Assignment →
Please retype, word for word, the line containing "nose: (611, 228)" and every line after it through the end of the records, leaving out all pictures.

[Saved entries]
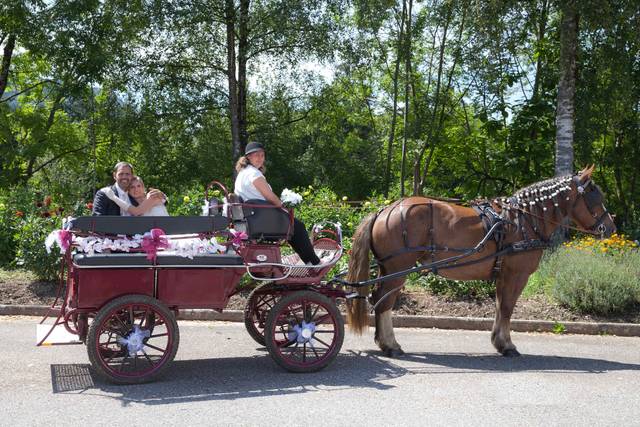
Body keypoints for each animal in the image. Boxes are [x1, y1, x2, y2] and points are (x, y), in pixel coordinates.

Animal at [348, 167, 616, 358]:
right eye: (594, 197)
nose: (611, 228)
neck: (522, 221)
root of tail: (384, 210)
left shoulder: (503, 274)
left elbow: (499, 307)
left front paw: (499, 342)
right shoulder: (516, 274)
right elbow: (507, 308)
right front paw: (507, 345)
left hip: (388, 267)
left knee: (379, 299)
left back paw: (385, 343)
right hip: (398, 268)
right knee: (384, 302)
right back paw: (391, 345)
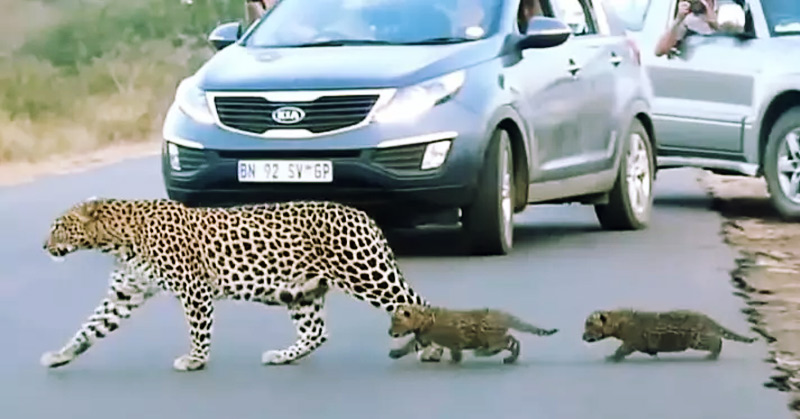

Reply →
nose: (611, 228)
neck: (522, 221)
root of tail: (384, 210)
left shoulder: (503, 274)
left elbow: (499, 307)
left front paw: (499, 342)
right shoulder: (516, 274)
right elbow: (507, 308)
right front paw: (507, 345)
left hip: (388, 267)
left knee: (379, 299)
left back paw: (385, 343)
right hip: (398, 268)
right knee: (384, 302)
right back paw: (391, 345)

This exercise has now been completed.